ACCELERATOR
Samantha Fields
desires not even our own, 2019
desires not even our own by 2019 Accelerator Artist Samantha Fields looks at how our own disconnection to ourselves, our needs, and our wants affects the lives of others—specifically, the workers who labor in unfair and dangerous situations—and how our environment is being devastated through overuse of natural resources, pollution, and waste created from our over-production and over-purchasing.
With the performative and thoughtful processing and deconstructing of one ton of used clothing at the center of a unique “shop” situated in a local storefront, desires not even our own offered an in-depth look at the layered and interlocking problem of American consumer behavior and culture.
LOCATION
405 Centre Street, Hyde Square, Jamaica Plain
ACCELERATOR
Samantha Fields
Growing up in Brockton, MA, Samantha was the youngest member of a tempestuous lower-middle-class family. Drawn to the materials and processes that have historically lived outside of an “Art” context, she strives to make work that can live in and speak to the different worlds of 'high' and 'low.'
“I make—slowly—with/through craft. Making slowly is a personal act of resistance against the fast-paced, multi-tasking, product-driven world in which I find myself.”
As a multimedia artist, Samantha engages with these processes as a survival mechanism, aesthetic, and a conceptual strategy.

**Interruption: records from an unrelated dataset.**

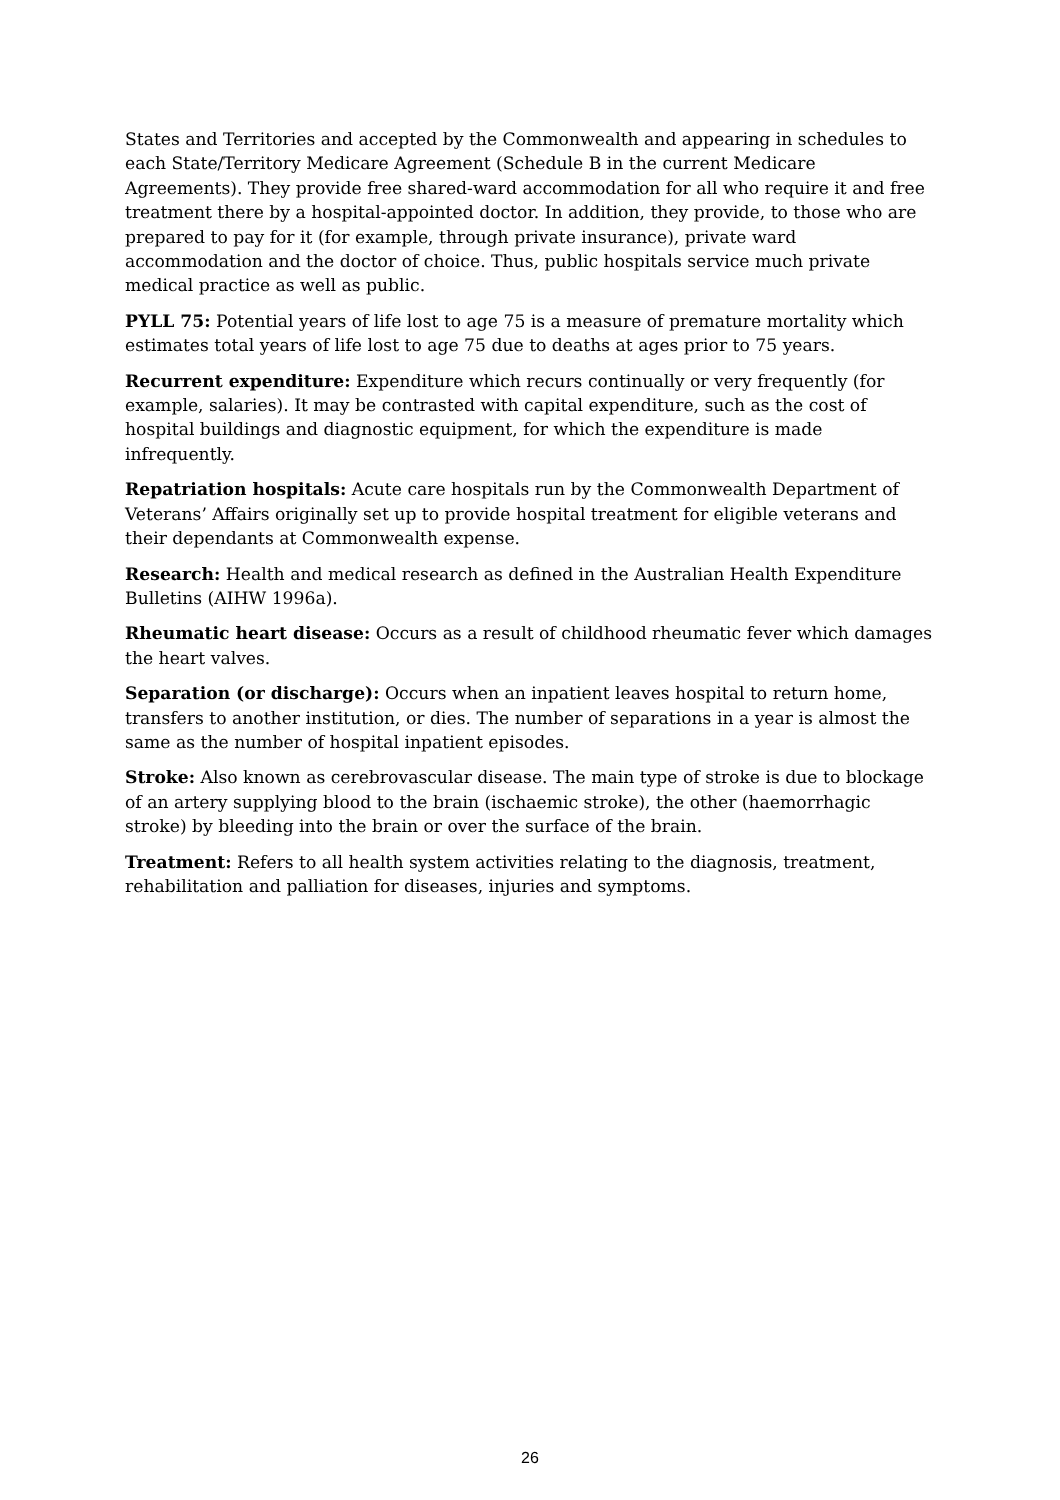States and Territories and accepted by the Commonwealth and appearing in schedules to each State/Territory Medicare Agreement (Schedule B in the current Medicare Agreements). They provide free shared-ward accommodation for all who require it and free treatment there by a hospital-appointed doctor. In addition, they provide, to those who are prepared to pay for it (for example, through private insurance), private ward accommodation and the doctor of choice. Thus, public hospitals service much private medical practice as well as public.
PYLL 75: Potential years of life lost to age 75 is a measure of premature mortality which estimates total years of life lost to age 75 due to deaths at ages prior to 75 years.
Recurrent expenditure: Expenditure which recurs continually or very frequently (for example, salaries). It may be contrasted with capital expenditure, such as the cost of hospital buildings and diagnostic equipment, for which the expenditure is made infrequently.
Repatriation hospitals: Acute care hospitals run by the Commonwealth Department of Veterans’ Affairs originally set up to provide hospital treatment for eligible veterans and their dependants at Commonwealth expense.
Research: Health and medical research as defined in the Australian Health Expenditure Bulletins (AIHW 1996a).
Rheumatic heart disease: Occurs as a result of childhood rheumatic fever which damages the heart valves.
Separation (or discharge): Occurs when an inpatient leaves hospital to return home, transfers to another institution, or dies. The number of separations in a year is almost the same as the number of hospital inpatient episodes.
Stroke: Also known as cerebrovascular disease. The main type of stroke is due to blockage of an artery supplying blood to the brain (ischaemic stroke), the other (haemorrhagic stroke) by bleeding into the brain or over the surface of the brain.
Treatment: Refers to all health system activities relating to the diagnosis, treatment, rehabilitation and palliation for diseases, injuries and symptoms.
26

Through these modes of making, she is able to explore different social constructs associated with the decorative: gender, class, professional/hobbyist, and the hierarchical categories of taste and morality.
Sam received her MFA from The School of the Museum of Fine Arts, Boston and her undergraduate degree from Massachusetts College of Art; and is currently adjunct faculty at both institutions.